Friday, 23 January 2015

Why give a dangleberry about Davos?

Consider these two extracts from the Davos Devil’s Dictionary1:

- Davos, Davos
Several million gigaloules
Of dead loss

And

- Oh to be in Davos
Now that pricks are here

As we speak, the, (ahem) World Economic Forum is meeting in the Swiss ski resort of Davos to discuss political means to keeping attendees at the top of the tree.  The week began with 1700 private jets flying in to discuss the main item on the agenda: climate change (yes, it turns out global warming actually causes private jets.) It continued with IMF head Christine Lagarde declaring Eurozone QE is “already working” to trash the currency. It reached its highlight, for me at least, with Daniel Hannan’s masterful expose of the cronyist corruption on display.

Davos, he says, is a phoney-baloney cronyist.

Davos Man... derives most of his income, directly or indirectly, from state patronage. If he is in the private sector – and he is more likely to be a lobbyist, politician or bureaucrat than a businessman – he’ll be an instinctive monopolist, keen to persuade ministers and officials to raise barriers against his potential rivals…
    We know in our bones that Davos Man despises us and our values. As Samuel Huntingdon once put it, the delegates “view national boundaries as obstacles that thankfully are vanishing, and see national governments as residues from the past whose only useful function is to facilitate the élite’s global operations.”
    All right, you say, but surely it’s useful for powerful people to exchange ideas and learn from each other’s mistakes. Well, yes; but this lot rarely seem to learn. Whatever the problem, their preferred solution is always to establish a global bureaucracy staffed by people like themselves. Obviously, they don’t put it like that. “The stability of the global economy” is a much prettier phrase than “a juicy public sector post for me.”
    It’s like an Ayn Rand novel, where lobbyists reach cosy arrangements with each other in elliptical language. Remember the way she described members of a company board? “Men whose careers depended on keeping their faces bland, their remarks inconclusive and their clothes immaculate.”2 That’s Davos.

The Ayn Rand novel on point, of course, is Atlas Shrugged – her virtual textbook of anti-cronyism.

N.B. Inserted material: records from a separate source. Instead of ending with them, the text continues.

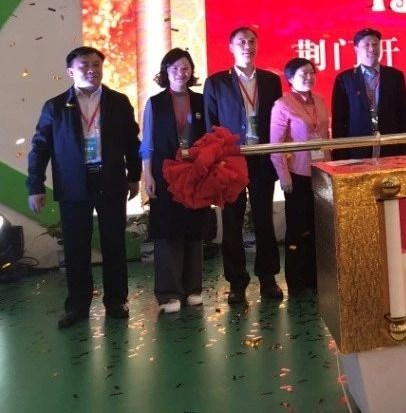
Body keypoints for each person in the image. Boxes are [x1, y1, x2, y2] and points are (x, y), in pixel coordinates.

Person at [26, 46, 141, 329]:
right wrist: (35, 185)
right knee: (76, 246)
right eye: (84, 65)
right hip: (73, 183)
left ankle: (116, 301)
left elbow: (131, 142)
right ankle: (77, 306)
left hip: (110, 179)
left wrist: (134, 175)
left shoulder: (118, 101)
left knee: (114, 242)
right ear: (70, 71)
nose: (92, 69)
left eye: (96, 64)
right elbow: (40, 147)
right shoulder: (55, 106)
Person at [203, 26, 283, 304]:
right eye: (241, 42)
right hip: (231, 160)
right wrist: (217, 162)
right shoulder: (216, 83)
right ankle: (236, 283)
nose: (247, 46)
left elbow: (277, 122)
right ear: (231, 47)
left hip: (262, 158)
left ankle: (268, 278)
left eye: (251, 41)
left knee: (264, 220)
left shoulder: (271, 81)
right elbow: (211, 126)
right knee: (232, 223)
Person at [141, 48, 208, 314]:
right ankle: (169, 293)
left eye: (185, 68)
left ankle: (193, 289)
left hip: (196, 173)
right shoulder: (155, 103)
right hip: (165, 172)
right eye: (175, 68)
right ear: (165, 72)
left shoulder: (201, 100)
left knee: (194, 228)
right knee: (168, 230)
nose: (181, 72)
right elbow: (147, 143)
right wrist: (148, 175)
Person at [270, 58, 330, 295]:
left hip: (322, 173)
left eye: (311, 73)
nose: (308, 77)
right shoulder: (282, 105)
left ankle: (316, 279)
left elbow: (326, 137)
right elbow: (275, 145)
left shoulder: (320, 100)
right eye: (302, 74)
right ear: (290, 78)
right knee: (297, 228)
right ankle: (296, 282)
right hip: (297, 174)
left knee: (319, 227)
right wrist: (283, 176)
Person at [331, 28, 406, 159]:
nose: (372, 49)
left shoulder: (395, 76)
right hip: (358, 148)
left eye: (375, 44)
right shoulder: (345, 78)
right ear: (356, 50)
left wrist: (405, 151)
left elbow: (402, 116)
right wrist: (340, 155)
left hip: (390, 146)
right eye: (366, 45)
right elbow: (339, 121)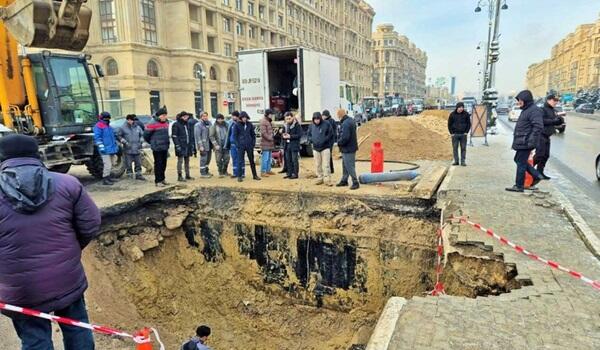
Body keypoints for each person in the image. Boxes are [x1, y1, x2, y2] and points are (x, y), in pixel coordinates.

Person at [0, 134, 101, 350]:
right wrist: (70, 249)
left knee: (35, 340)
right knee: (78, 330)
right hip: (66, 278)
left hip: (21, 289)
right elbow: (90, 224)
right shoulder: (67, 183)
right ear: (37, 154)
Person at [506, 90, 543, 193]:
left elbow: (538, 126)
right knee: (518, 159)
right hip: (523, 140)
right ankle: (536, 175)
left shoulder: (534, 110)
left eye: (520, 100)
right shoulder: (527, 109)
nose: (519, 102)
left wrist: (531, 141)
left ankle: (519, 185)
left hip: (526, 141)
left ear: (526, 100)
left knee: (521, 162)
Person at [533, 94, 564, 179]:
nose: (556, 102)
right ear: (548, 100)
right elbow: (542, 121)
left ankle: (540, 172)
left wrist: (559, 121)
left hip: (547, 135)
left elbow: (554, 121)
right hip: (541, 134)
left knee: (546, 155)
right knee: (539, 155)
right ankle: (528, 169)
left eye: (557, 100)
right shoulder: (542, 109)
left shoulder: (553, 110)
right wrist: (554, 121)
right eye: (554, 100)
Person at [144, 106, 171, 187]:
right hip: (157, 147)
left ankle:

The World Economic Forum would … be a dodgy enough event even if all its members were disinterestedly seeking to advance human happiness. But, of course, most of them are doing no such thing. Surrounded by power and patronage, delegates naturally line one another up for jobs – jobs paid for, more often than not, by taxpayers.
    A mild aversion to cliché has, until now, held me back from quoting Adam Smith’s most famous aphorism. But, in the context of the World Economic Forum, nothing else will do: “People of the same trade seldom meet together, even for merriment and diversion, but the conversation ends in a conspiracy against the public, or in some contrivance to raise prices.” Yup. And free-marketeers want no part in it.

NOTES:

1, Yes, I confess, no such tome exists.
2. For AR pedants, the precise quote, from the chapter ‘Account Overdrawn,’ is: “men who, through the decades of their careers, had relied for their security upon keeping their faces blank, their words inconclusive and their clothes impeccable…” But who would begrudge the man a bit of poetic licence.